Here, Pegues complains that he was harassed and ultimately terminated for his failure to join the IAMAW and for his failure to pay service fees to the union. He asserts he filed a harassment complaint with the IAMAW on July 24, 2018. These are disputes arising out of the application of the CBA to Pegues, who consistently refused to pay service fees as required by the CBA. Thus, these claims are "dependent on the interpretation of a CBA" and preempted by the RLA. Pegues also complains that Peliteras, both in his individual capacity and in his capacity as IAMAW union representative, treated Pegues poorly. Claims regarding the IAMAW's representational duties are preempted by federal law. Vaca v. Sipes, 386 U.S. 171, 177 (1967); Kollar, 83 F.3d at 125-26. "Because federal law completely governs the duties owed by an exclusive collective bargaining representative to those within the bargaining unit, and because this manifestation of congressional will so closely parallels Congress' intentions with regard to section 301 . . . a district court possesses federal question jurisdiction when a complaint, though garbed in state-law raiment, sufficiently asserts a claim implicating the duty of fair representation." BIW Deceived v. Local S6, Indus. Union of Marine & Shipbuilding Workers of Am., 132 F.3d 824, 831-32 (1st Cir. 1997) (LMRA case).

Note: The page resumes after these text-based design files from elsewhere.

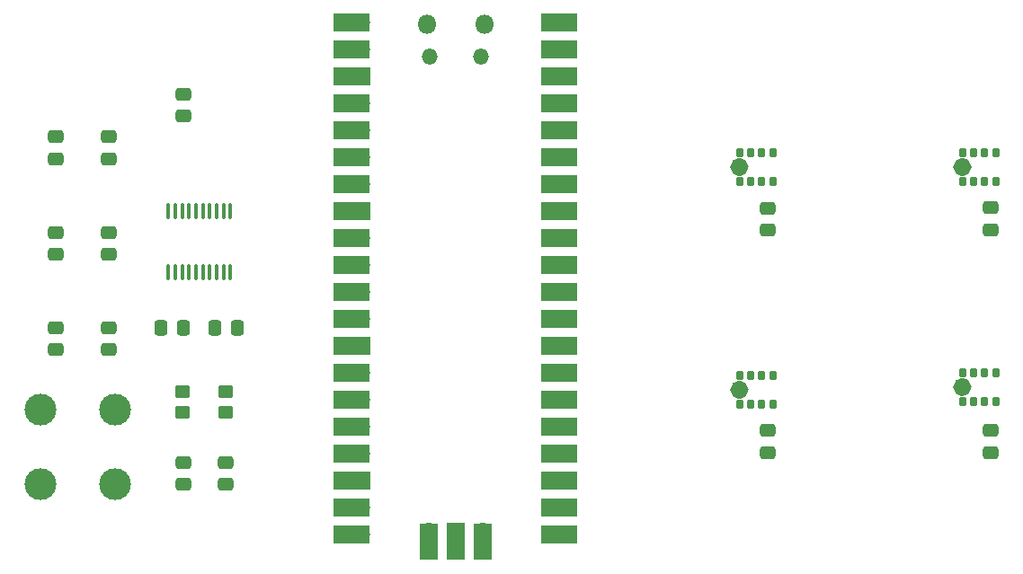
<source format=gts>
G04 #@! TF.GenerationSoftware,KiCad,Pcbnew,8.0.8*
G04 #@! TF.CreationDate,2025-04-19T00:37:25+02:00*
G04 #@! TF.ProjectId,noise_reduction_microphone,6e6f6973-655f-4726-9564-756374696f6e,rev?*
G04 #@! TF.SameCoordinates,Original*
G04 #@! TF.FileFunction,Soldermask,Top*
G04 #@! TF.FilePolarity,Negative*
%FSLAX46Y46*%
G04 Gerber Fmt 4.6, Leading zero omitted, Abs format (unit mm)*
G04 Created by KiCad (PCBNEW 8.0.8) date 2025-04-19 00:37:25*
%MOMM*%
%LPD*%
G01*
G04 APERTURE LIST*
G04 Aperture macros list*
%AMRoundRect*
0 Rectangle with rounded corners*
0 $1 Rounding radius*
0 $2 $3 $4 $5 $6 $7 $8 $9 X,Y pos of 4 corners*
0 Add a 4 corners polygon primitive as box body*
4,1,4,$2,$3,$4,$5,$6,$7,$8,$9,$2,$3,0*
0 Add four circle primitives for the rounded corners*
1,1,$1+$1,$2,$3*
1,1,$1+$1,$4,$5*
1,1,$1+$1,$6,$7*
1,1,$1+$1,$8,$9*
0 Add four rect primitives between the rounded corners*
20,1,$1+$1,$2,$3,$4,$5,0*
20,1,$1+$1,$4,$5,$6,$7,0*
20,1,$1+$1,$6,$7,$8,$9,0*
20,1,$1+$1,$8,$9,$2,$3,0*%
G04 Aperture macros list end*
%ADD10C,0.880000*%
%ADD11C,3.000000*%
%ADD12O,1.800000X1.800000*%
%ADD13O,1.500000X1.500000*%
%ADD14O,1.700000X1.700000*%
%ADD15R,3.500000X1.700000*%
%ADD16R,1.700000X1.700000*%
%ADD17R,1.700000X3.500000*%
%ADD18RoundRect,0.100000X0.100000X-0.637500X0.100000X0.637500X-0.100000X0.637500X-0.100000X-0.637500X0*%
%ADD19RoundRect,0.250000X-0.450000X0.350000X-0.450000X-0.350000X0.450000X-0.350000X0.450000X0.350000X0*%
%ADD20RoundRect,0.102000X-0.200000X-0.300000X0.200000X-0.300000X0.200000X0.300000X-0.200000X0.300000X0*%
%ADD21C,0.750000*%
%ADD22RoundRect,0.250000X-0.475000X0.337500X-0.475000X-0.337500X0.475000X-0.337500X0.475000X0.337500X0*%
%ADD23RoundRect,0.250000X0.475000X-0.337500X0.475000X0.337500X-0.475000X0.337500X-0.475000X-0.337500X0*%
%ADD24RoundRect,0.250000X-0.337500X-0.475000X0.337500X-0.475000X0.337500X0.475000X-0.337500X0.475000X0*%
G04 APERTURE END LIST*
D10*
G04 #@! TO.C,MK1*
X145280000Y-91130000D02*
G75*
G02*
X144400000Y-91130000I-440000J0D01*
G01*
X144400000Y-91130000D02*
G75*
G02*
X145280000Y-91130000I440000J0D01*
G01*
G04 #@! TO.C,MK4*
X145280000Y-112130000D02*
G75*
G02*
X144400000Y-112130000I-440000J0D01*
G01*
X144400000Y-112130000D02*
G75*
G02*
X145280000Y-112130000I440000J0D01*
G01*
G04 #@! TO.C,MK2*
X166280000Y-91130000D02*
G75*
G02*
X165400000Y-91130000I-440000J0D01*
G01*
X165400000Y-91130000D02*
G75*
G02*
X166280000Y-91130000I440000J0D01*
G01*
G04 #@! TO.C,MK3*
X166280000Y-111870000D02*
G75*
G02*
X165400000Y-111870000I-440000J0D01*
G01*
X165400000Y-111870000D02*
G75*
G02*
X166280000Y-111870000I440000J0D01*
G01*
G04 #@! TD*
D11*
G04 #@! TO.C,J4*
X86000000Y-121000000D03*
G04 #@! TD*
G04 #@! TO.C,J3*
X86000000Y-114000000D03*
G04 #@! TD*
G04 #@! TO.C,J2*
X79000000Y-114000000D03*
G04 #@! TD*
G04 #@! TO.C,J1*
X79000000Y-121000000D03*
G04 #@! TD*
D12*
G04 #@! TO.C,U2*
X115385000Y-77650000D03*
D13*
X115685000Y-80680000D03*
X120535000Y-80680000D03*
D12*
X120835000Y-77650000D03*
D14*
X109220000Y-77520000D03*
D15*
X108320000Y-77520000D03*
D14*
X109220000Y-80060000D03*
D15*
X108320000Y-80060000D03*
D16*
X109220000Y-82600000D03*
D15*
X108320000Y-82600000D03*
D14*
X109220000Y-85140000D03*
D15*
X108320000Y-85140000D03*
D14*
X109220000Y-87680000D03*
D15*
X108320000Y-87680000D03*
D14*
X109220000Y-90220000D03*
D15*
X108320000Y-90220000D03*
D14*
X109220000Y-92760000D03*
D15*
X108320000Y-92760000D03*
D16*
X109220000Y-95300000D03*
D15*
X108320000Y-95300000D03*
D14*
X109220000Y-97840000D03*
D15*
X108320000Y-97840000D03*
D14*
X109220000Y-100380000D03*
D15*
X108320000Y-100380000D03*
D14*
X109220000Y-102920000D03*
D15*
X108320000Y-102920000D03*
D14*
X109220000Y-105460000D03*
D15*
X108320000Y-105460000D03*
D16*
X109220000Y-108000000D03*
D15*
X108320000Y-108000000D03*
D14*
X109220000Y-110540000D03*
D15*
X108320000Y-110540000D03*
D14*
X109220000Y-113080000D03*
D15*
X108320000Y-113080000D03*
D14*
X109220000Y-115620000D03*
D15*
X108320000Y-115620000D03*
D14*
X109220000Y-118160000D03*
D15*
X108320000Y-118160000D03*
D16*
X109220000Y-120700000D03*
D15*
X108320000Y-120700000D03*
D14*
X109220000Y-123240000D03*
D15*
X108320000Y-123240000D03*
D14*
X109220000Y-125780000D03*
D15*
X108320000Y-125780000D03*
D14*
X127000000Y-125780000D03*
D15*
X127900000Y-125780000D03*
D14*
X127000000Y-123240000D03*
D15*
X127900000Y-123240000D03*
D16*
X127000000Y-120700000D03*
D15*
X127900000Y-120700000D03*
D14*
X127000000Y-118160000D03*
D15*
X127900000Y-118160000D03*
D14*
X127000000Y-115620000D03*
D15*
X127900000Y-115620000D03*
D14*
X127000000Y-113080000D03*
D15*
X127900000Y-113080000D03*
D14*
X127000000Y-110540000D03*
D15*
X127900000Y-110540000D03*
D16*
X127000000Y-108000000D03*
D15*
X127900000Y-108000000D03*
D14*
X127000000Y-105460000D03*
D15*
X127900000Y-105460000D03*
D14*
X127000000Y-102920000D03*
D15*
X127900000Y-102920000D03*
D14*
X127000000Y-100380000D03*
D15*
X127900000Y-100380000D03*
D14*
X127000000Y-97840000D03*
D15*
X127900000Y-97840000D03*
D16*
X127000000Y-95300000D03*
D15*
X127900000Y-95300000D03*
D14*
X127000000Y-92760000D03*
D15*
X127900000Y-92760000D03*
D14*
X127000000Y-90220000D03*
D15*
X127900000Y-90220000D03*
D14*
X127000000Y-87680000D03*
D15*
X127900000Y-87680000D03*
D14*
X127000000Y-85140000D03*
D15*
X127900000Y-85140000D03*
D16*
X127000000Y-82600000D03*
D15*
X127900000Y-82600000D03*
D14*
X127000000Y-80060000D03*
D15*
X127900000Y-80060000D03*
D14*
X127000000Y-77520000D03*
D15*
X127900000Y-77520000D03*
D14*
X115570000Y-125550000D03*
D17*
X115570000Y-126450000D03*
D16*
X118110000Y-125550000D03*
D17*
X118110000Y-126450000D03*
D14*
X120650000Y-125550000D03*
D17*
X120650000Y-126450000D03*
G04 #@! TD*
D18*
G04 #@! TO.C,U1*
X91050000Y-101000000D03*
X91700000Y-101000000D03*
X92350000Y-101000000D03*
X93000000Y-101000000D03*
X93650000Y-101000000D03*
X94300000Y-101000000D03*
X94950000Y-101000000D03*
X95600000Y-101000000D03*
X96250000Y-101000000D03*
X96900000Y-101000000D03*
X96900000Y-95275000D03*
X96250000Y-95275000D03*
X95600000Y-95275000D03*
X94950000Y-95275000D03*
X94300000Y-95275000D03*
X93650000Y-95275000D03*
X93000000Y-95275000D03*
X92350000Y-95275000D03*
X91700000Y-95275000D03*
X91050000Y-95275000D03*
G04 #@! TD*
D19*
G04 #@! TO.C,R2*
X92425000Y-112275000D03*
X92425000Y-114275000D03*
G04 #@! TD*
G04 #@! TO.C,R1*
X96425000Y-112275000D03*
X96425000Y-114275000D03*
G04 #@! TD*
D20*
G04 #@! TO.C,MK1*
X144850000Y-92460000D03*
X145900000Y-92460000D03*
X144850000Y-89800000D03*
X145900000Y-89800000D03*
D21*
X144840000Y-91130000D03*
D20*
X146950000Y-92460000D03*
X148000000Y-92460000D03*
X146950000Y-89800000D03*
X148000000Y-89800000D03*
G04 #@! TD*
D22*
G04 #@! TO.C,C15*
X168520000Y-115962500D03*
X168520000Y-118037500D03*
G04 #@! TD*
G04 #@! TO.C,C14*
X147520000Y-115962500D03*
X147520000Y-118037500D03*
G04 #@! TD*
G04 #@! TO.C,C13*
X168520000Y-94962500D03*
X168520000Y-97037500D03*
G04 #@! TD*
G04 #@! TO.C,C12*
X147520000Y-95000000D03*
X147520000Y-97075000D03*
G04 #@! TD*
D23*
G04 #@! TO.C,C11*
X80475000Y-90350000D03*
X80475000Y-88275000D03*
G04 #@! TD*
G04 #@! TO.C,C10*
X85475000Y-90350000D03*
X85475000Y-88275000D03*
G04 #@! TD*
G04 #@! TO.C,C9*
X80475000Y-99350000D03*
X80475000Y-97275000D03*
G04 #@! TD*
G04 #@! TO.C,C8*
X85475000Y-99350000D03*
X85475000Y-97275000D03*
G04 #@! TD*
G04 #@! TO.C,C7*
X80475000Y-108350000D03*
X80475000Y-106275000D03*
G04 #@! TD*
G04 #@! TO.C,C6*
X85475000Y-108350000D03*
X85475000Y-106275000D03*
G04 #@! TD*
G04 #@! TO.C,C5*
X96455000Y-118967500D03*
X96455000Y-121042500D03*
G04 #@! TD*
D24*
G04 #@! TO.C,C4*
X95475000Y-106275000D03*
X97550000Y-106275000D03*
G04 #@! TD*
G04 #@! TO.C,C3*
X90400000Y-106275000D03*
X92475000Y-106275000D03*
G04 #@! TD*
D23*
G04 #@! TO.C,C2*
X92475000Y-86350000D03*
X92475000Y-84275000D03*
G04 #@! TD*
D22*
G04 #@! TO.C,C1*
X92455000Y-118967500D03*
X92455000Y-121042500D03*
G04 #@! TD*
D20*
G04 #@! TO.C,MK4*
X148000000Y-110800000D03*
X146950000Y-110800000D03*
X148000000Y-113460000D03*
X146950000Y-113460000D03*
D21*
X144840000Y-112130000D03*
D20*
X145900000Y-110800000D03*
X144850000Y-110800000D03*
X145900000Y-113460000D03*
X144850000Y-113460000D03*
G04 #@! TD*
G04 #@! TO.C,MK2*
X165850000Y-92460000D03*
X166900000Y-92460000D03*
X165850000Y-89800000D03*
X166900000Y-89800000D03*
D21*
X165840000Y-91130000D03*
D20*
X167950000Y-92460000D03*
X169000000Y-92460000D03*
X167950000Y-89800000D03*
X169000000Y-89800000D03*
G04 #@! TD*
G04 #@! TO.C,MK3*
X169000000Y-110540000D03*
X167950000Y-110540000D03*
X169000000Y-113200000D03*
X167950000Y-113200000D03*
D21*
X165840000Y-111870000D03*
D20*
X166900000Y-110540000D03*
X165850000Y-110540000D03*
X166900000Y-113200000D03*
X165850000Y-113200000D03*
G04 #@! TD*
M02*

</source>
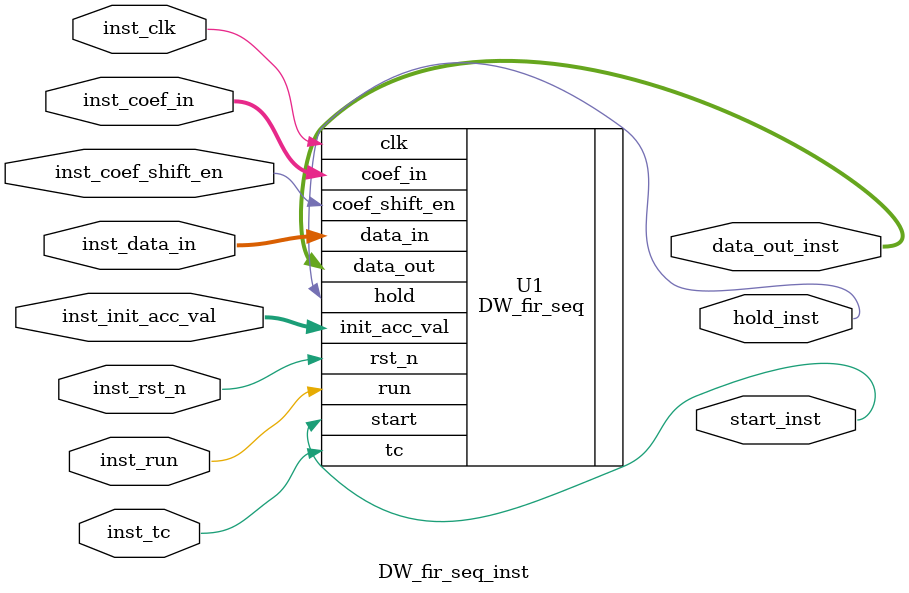
<source format=v>
module DW_fir_seq_inst(inst_clk, inst_rst_n, inst_coef_shift_en, inst_tc,
                       inst_run, inst_data_in, inst_coef_in,
                       inst_init_acc_val, start_inst, hold_inst, 
                       data_out_inst );

  parameter data_in_width = 8;
  parameter coef_width = 8;
  parameter data_out_width = 18;
  parameter order = 6;

  input inst_clk;
  input inst_rst_n;
  input inst_coef_shift_en;
  input inst_tc;
  input inst_run;
  input [data_in_width-1 : 0] inst_data_in;
  input [coef_width-1 : 0] inst_coef_in;
  input [data_out_width-1 : 0] inst_init_acc_val;
  output start_inst;
  output hold_inst;
  output [data_out_width-1 : 0] data_out_inst;

  // Instance of DW_fir_seq
  DW_fir_seq #(data_in_width, coef_width, data_out_width, order)
    U1 ( .clk(inst_clk),   .rst_n(inst_rst_n), 
         .coef_shift_en(inst_coef_shift_en),   .tc(inst_tc), 
         .run(inst_run),   .data_in(inst_data_in),   .coef_in(inst_coef_in),
         .init_acc_val(inst_init_acc_val),   .start(start_inst),
         .hold(hold_inst),   .data_out(data_out_inst) );
endmodule

</source>
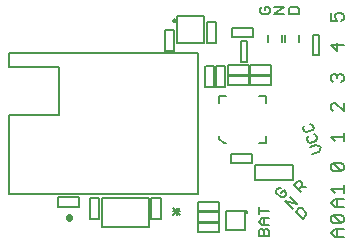
<source format=gto>
G75*
%MOIN*%
%OFA0B0*%
%FSLAX24Y24*%
%IPPOS*%
%LPD*%
%AMOC8*
5,1,8,0,0,1.08239X$1,22.5*
%
%ADD10C,0.0080*%
%ADD11C,0.0060*%
%ADD12C,0.0050*%
%ADD13C,0.0220*%
%ADD14C,0.0079*%
D10*
X018840Y001752D02*
X018980Y001892D01*
X019260Y001892D01*
X019190Y002072D02*
X018910Y002353D01*
X019190Y002353D01*
X019260Y002283D01*
X019260Y002142D01*
X019190Y002072D01*
X018910Y002072D01*
X018840Y002142D01*
X018840Y002283D01*
X018910Y002353D01*
X018980Y002612D02*
X018840Y002752D01*
X018980Y002892D01*
X019260Y002892D01*
X019260Y003072D02*
X019260Y003353D01*
X019260Y003213D02*
X018840Y003213D01*
X018980Y003072D01*
X019050Y002892D02*
X019050Y002612D01*
X018980Y002612D02*
X019260Y002612D01*
X019050Y001892D02*
X019050Y001612D01*
X018980Y001612D02*
X018840Y001752D01*
X018980Y001612D02*
X019260Y001612D01*
X019190Y003812D02*
X018910Y004092D01*
X019190Y004092D01*
X019260Y004022D01*
X019260Y003882D01*
X019190Y003812D01*
X018910Y003812D01*
X018840Y003882D01*
X018840Y004022D01*
X018910Y004092D01*
X018980Y004812D02*
X018840Y004952D01*
X019260Y004952D01*
X019260Y004812D02*
X019260Y005092D01*
X019260Y005812D02*
X018980Y006092D01*
X018910Y006092D01*
X018840Y006022D01*
X018840Y005882D01*
X018910Y005812D01*
X019260Y005812D02*
X019260Y006092D01*
X019190Y006762D02*
X019260Y006832D01*
X019260Y006972D01*
X019190Y007042D01*
X019120Y007042D01*
X019050Y006972D01*
X019050Y006902D01*
X019050Y006972D02*
X018980Y007042D01*
X018910Y007042D01*
X018840Y006972D01*
X018840Y006832D01*
X018910Y006762D01*
X019050Y007812D02*
X018840Y008022D01*
X019260Y008022D01*
X019050Y008092D02*
X019050Y007812D01*
X019050Y008812D02*
X018840Y008812D01*
X018840Y009092D01*
X018980Y009022D02*
X019050Y009092D01*
X019190Y009092D01*
X019260Y009022D01*
X019260Y008882D01*
X019190Y008812D01*
X019050Y008812D02*
X018980Y008952D01*
X018980Y009022D01*
D11*
X017770Y009052D02*
X017770Y009222D01*
X017713Y009279D01*
X017486Y009279D01*
X017430Y009222D01*
X017430Y009052D01*
X017770Y009052D01*
X017290Y009052D02*
X016950Y009052D01*
X017290Y009279D01*
X016950Y009279D01*
X016810Y009222D02*
X016753Y009279D01*
X016640Y009279D01*
X016640Y009165D01*
X016753Y009052D02*
X016526Y009052D01*
X016470Y009109D01*
X016470Y009222D01*
X016526Y009279D01*
X016810Y009222D02*
X016810Y009109D01*
X016753Y009052D01*
X016744Y008343D02*
X016744Y008107D01*
X017217Y008107D02*
X017217Y008343D01*
X017314Y008340D02*
X017314Y008104D01*
X017786Y008104D02*
X017786Y008340D01*
X018149Y005386D02*
X018221Y005352D01*
X018260Y005245D01*
X018226Y005173D01*
X018013Y005095D01*
X017940Y005129D01*
X017902Y005236D01*
X017936Y005308D01*
X018062Y004962D02*
X018028Y004890D01*
X018066Y004783D01*
X018139Y004749D01*
X018352Y004827D01*
X018386Y004899D01*
X018347Y005006D01*
X018275Y005040D01*
X018347Y004674D02*
X018134Y004597D01*
X018347Y004674D02*
X018493Y004607D01*
X018425Y004461D01*
X018212Y004384D01*
X017810Y003475D02*
X017730Y003475D01*
X017609Y003355D01*
X017850Y003114D01*
X017770Y003195D02*
X017890Y003315D01*
X017890Y003395D01*
X017810Y003475D01*
X017850Y003275D02*
X018010Y003275D01*
X017480Y002955D02*
X017721Y002714D01*
X017320Y002795D01*
X017561Y002554D01*
X017659Y002455D02*
X017780Y002575D01*
X017860Y002575D01*
X018020Y002415D01*
X018020Y002335D01*
X017900Y002214D01*
X017659Y002455D01*
X017261Y002933D02*
X017341Y003014D01*
X017341Y003094D01*
X017261Y003174D01*
X017181Y003094D01*
X017181Y003254D02*
X017101Y003254D01*
X017021Y003174D01*
X017021Y003094D01*
X017181Y002933D01*
X017261Y002933D01*
X016770Y002492D02*
X016430Y002492D01*
X016430Y002379D02*
X016430Y002606D01*
X016543Y002237D02*
X016770Y002237D01*
X016600Y002237D02*
X016600Y002010D01*
X016543Y002010D02*
X016430Y002124D01*
X016543Y002237D01*
X016543Y002010D02*
X016770Y002010D01*
X016713Y001869D02*
X016657Y001869D01*
X016600Y001812D01*
X016600Y001642D01*
X016770Y001642D02*
X016430Y001642D01*
X016430Y001812D01*
X016486Y001869D01*
X016543Y001869D01*
X016600Y001812D01*
X016713Y001869D02*
X016770Y001812D01*
X016770Y001642D01*
X013813Y002352D02*
X013586Y002579D01*
X013586Y002465D02*
X013813Y002465D01*
X013813Y002579D02*
X013586Y002352D01*
X013700Y002352D02*
X013700Y002579D01*
D12*
X008113Y003036D02*
X008113Y005694D01*
X009786Y005694D01*
X009786Y007269D01*
X008113Y007269D01*
X008113Y007761D01*
X014412Y007761D01*
X014412Y003036D01*
X008113Y003036D01*
X009746Y002930D02*
X009746Y002634D01*
X009746Y002615D02*
X010454Y002615D01*
X010454Y002930D01*
X009746Y002930D01*
X010793Y002926D02*
X010793Y002218D01*
X011088Y002218D01*
X011107Y002218D02*
X011107Y002926D01*
X010793Y002926D01*
X011213Y002914D02*
X011213Y001930D01*
X012787Y001930D01*
X012787Y002914D01*
X011213Y002914D01*
X012853Y002926D02*
X012853Y002218D01*
X013148Y002218D01*
X013167Y002218D02*
X013167Y002926D01*
X012853Y002926D01*
X014396Y002780D02*
X014396Y002465D01*
X015104Y002465D01*
X015104Y002760D01*
X015104Y002780D02*
X014396Y002780D01*
X014396Y002430D02*
X014396Y002115D01*
X015104Y002115D01*
X015104Y002410D01*
X015104Y002430D02*
X014396Y002430D01*
X014396Y002080D02*
X014396Y001765D01*
X015104Y001765D01*
X015104Y002060D01*
X015104Y002080D02*
X014396Y002080D01*
X015335Y001857D02*
X015335Y002487D01*
X015965Y002487D01*
X015965Y001857D01*
X015335Y001857D01*
X015965Y002448D02*
X015967Y002460D01*
X015972Y002471D01*
X015981Y002480D01*
X015992Y002485D01*
X016004Y002487D01*
X016016Y002485D01*
X016027Y002480D01*
X016036Y002471D01*
X016041Y002460D01*
X016043Y002448D01*
X016041Y002436D01*
X016036Y002425D01*
X016027Y002416D01*
X016016Y002411D01*
X016004Y002409D01*
X015992Y002411D01*
X015981Y002416D01*
X015972Y002425D01*
X015967Y002436D01*
X015965Y002448D01*
X016320Y003516D02*
X017580Y003516D01*
X017580Y004028D01*
X016320Y004028D01*
X016320Y003516D01*
X016204Y004065D02*
X016204Y004360D01*
X016204Y004380D02*
X015496Y004380D01*
X015496Y004065D01*
X016204Y004065D01*
X016451Y004735D02*
X016687Y004735D01*
X016687Y004971D01*
X016687Y006073D02*
X016687Y006309D01*
X016451Y006309D01*
X016146Y006665D02*
X016146Y006980D01*
X016854Y006980D01*
X016854Y006960D02*
X016854Y006665D01*
X016146Y006665D01*
X016104Y006665D02*
X016104Y006980D01*
X015396Y006980D01*
X015396Y006684D01*
X015396Y006665D02*
X016104Y006665D01*
X016104Y007015D02*
X016104Y007330D01*
X015396Y007330D01*
X015396Y007034D01*
X015396Y007015D02*
X016104Y007015D01*
X016146Y007015D02*
X016854Y007015D01*
X016854Y007330D01*
X016146Y007330D01*
X016146Y007034D01*
X016057Y007441D02*
X015841Y007441D01*
X015841Y008130D01*
X016057Y008130D01*
X016057Y007441D01*
X015307Y007326D02*
X015307Y006618D01*
X015288Y006618D02*
X014993Y006618D01*
X014993Y007326D01*
X015307Y007326D01*
X014957Y007326D02*
X014662Y007326D01*
X014643Y007326D02*
X014643Y006618D01*
X014957Y006618D01*
X014957Y007326D01*
X015007Y008068D02*
X014693Y008068D01*
X014693Y008776D01*
X014712Y008776D02*
X015007Y008776D01*
X015007Y008068D01*
X014603Y008069D02*
X014603Y008975D01*
X013697Y008975D01*
X013697Y008069D01*
X014603Y008069D01*
X015546Y008265D02*
X016254Y008265D01*
X016254Y008580D01*
X015546Y008580D01*
X015546Y008284D01*
X013607Y008526D02*
X013607Y007818D01*
X013588Y007818D02*
X013293Y007818D01*
X013293Y008526D01*
X013607Y008526D01*
X015113Y006309D02*
X015113Y006073D01*
X015113Y006309D02*
X015349Y006309D01*
X015113Y004971D02*
X015113Y004892D01*
X015270Y004735D01*
X015349Y004735D01*
X018231Y007665D02*
X018231Y008354D01*
X018447Y008354D01*
X018447Y007665D01*
X018231Y007665D01*
D13*
X010100Y002284D02*
X010100Y002260D01*
D14*
X013589Y008827D02*
X013591Y008839D01*
X013596Y008850D01*
X013605Y008859D01*
X013616Y008864D01*
X013628Y008866D01*
X013640Y008864D01*
X013651Y008859D01*
X013660Y008850D01*
X013665Y008839D01*
X013667Y008827D01*
X013665Y008815D01*
X013660Y008804D01*
X013651Y008795D01*
X013640Y008790D01*
X013628Y008788D01*
X013616Y008790D01*
X013605Y008795D01*
X013596Y008804D01*
X013591Y008815D01*
X013589Y008827D01*
M02*

</source>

Accordingly, Defendants removal of the case to this Court was proper pursuant to 28 U.S.C. § 1441(a) because the RLA preempts Pegues' state law claims, creating federal question jurisdiction over Pegues' claims. 28 U.S.C. § 1331.

IV. RECOMMENDATION

Based upon the foregoing, the undersigned RECOMMENDS that the District Court DENY Plaintiff's Motion for Remand (Dkt. No. 14).

V. WARNINGS

The parties may file objections to this Report and Recommendation. A party filing objections must specifically identify those findings or recommendations to which objections are being made. The District Court need not consider frivolous, conclusive, or general objections. Battles v. United States Parole Comm'n, 834 F.2d 419, 421 (5th Cir. 1987). A party's failure to file written objections to the proposed findings and recommendations contained in this Report within fourteen (14) days after the party is served with a copy of the Report shall bar that party from de novo review by the district court of the proposed findings and recommendations in the Report and, except upon grounds of plain error, shall bar the party from appellate review of unobjected-to proposed factual findings and legal conclusions accepted by the district court. See 28 U.S.C. § 636(b)(1)(C); Thomas v. Arn, 474 U.S. 140 (1985); Douglass v. United Servs. Auto. Ass'n, 79 F.3d 1415, 1428-29 (5th Cir. 1996).

FootNotes


1. In Janus, the Supreme Court held that public-sector unions may not deduct agency fees or "any other payment to the union" from the wages of nonmember employees unless the employees waive their First Amendment rights by "clearly and affirmatively consent[ing] before any money is taken from them." 138 S. Ct. at 2486. This case involves a private sector union.